Some models contain very rapid changes in the species concentrations or other variables being integrated by the solver. The solver will therefore need to take very small timesteps to capture these rapid changes, which results in a longer run time.

Typical examples include fast reactions (e.g. pH adjustment / neutralization, reactions with ionic equilibria); fast mass transfer (high kLa to ensure equilibrium between phases), models where phases appear or disappear. The variable causing the small timestep can be identified by viewing the Event Log in Simulator. This should give an indication of the source of the problem.

To correct this try modifying the model (either reduce very large parameter values or simplify the model). If this cannot be done, then some other options are available to reduce run times:

- Try another Simulator solver /
**integration method**. Occasionally the default solver (Rosenbrock) is slower or less robust than one of the other solvers. Try running in simulator with a different solver. If significant speed-ups are obtained by changing solver, this solver can be selected in the fitting exercise using the advanced options window. - Try reducing Simulator solver
**accuracy**in the**Advanced Options**window (click to open). As a rule, the higher the accuracy, the longer the solver run time will be. It may be possible to reduce the solver accuracy without affecting the solver results significantly. This will normally have only a small effect on the run time, but in some cases can be significant.

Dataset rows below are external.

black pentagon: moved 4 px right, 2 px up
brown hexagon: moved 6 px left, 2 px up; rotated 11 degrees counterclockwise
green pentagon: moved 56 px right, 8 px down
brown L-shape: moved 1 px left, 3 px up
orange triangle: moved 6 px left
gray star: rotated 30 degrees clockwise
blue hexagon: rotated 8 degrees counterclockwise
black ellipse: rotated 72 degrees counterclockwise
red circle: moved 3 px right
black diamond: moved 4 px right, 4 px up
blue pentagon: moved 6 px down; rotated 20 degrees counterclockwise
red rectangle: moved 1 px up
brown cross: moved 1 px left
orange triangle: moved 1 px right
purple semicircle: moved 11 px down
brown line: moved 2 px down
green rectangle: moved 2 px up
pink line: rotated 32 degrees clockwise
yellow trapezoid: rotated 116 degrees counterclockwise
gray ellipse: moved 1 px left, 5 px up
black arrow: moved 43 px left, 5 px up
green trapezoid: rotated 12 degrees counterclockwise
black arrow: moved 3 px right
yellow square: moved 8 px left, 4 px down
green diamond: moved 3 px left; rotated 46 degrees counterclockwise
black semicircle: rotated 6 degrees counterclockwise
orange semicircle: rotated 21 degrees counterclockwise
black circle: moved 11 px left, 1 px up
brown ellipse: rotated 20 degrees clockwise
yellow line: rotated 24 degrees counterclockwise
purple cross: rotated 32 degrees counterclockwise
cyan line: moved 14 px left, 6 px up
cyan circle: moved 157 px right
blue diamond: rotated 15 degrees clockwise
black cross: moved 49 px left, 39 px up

Too many Scenarios have been selected

The more scenarios are selected for fitting, the longer the time for each fitting iteration as each selected scenario requires a proportional increase in run time per fitting iteration. In order to reduce the overall time for fitting, it is recommended to begin fitting with one scenario. This will enable good estimates of the parameters, which will then speed up fitting when other scenarios and data are included.

Too many parameters have been selected

As with scenarios, the more parameters selected, the longer the run time will be. One of the temptations of automated fitting is to select too many parameters. This will normally result in a slow run, and large confidence intervals on parameters (i.e. there is not enough information in the experimental data to fit all of the selected parameters). Try to keep the number of parameters to be fitted low (e.g. less than 8 if possible). Alternatively, do the fitting exercise in stages, selecting a few parameters at a time to fit (this will refine the initial guesses for these parameters) before fitting all parameters. For example, fit the main reaction first (this will dominate the mole balance) before fitting the impurity-forming reactions. A sensible strategy for fitting can significantly reduce the time taken in fitting parameters and, in many cases, it will be the only method that results in success.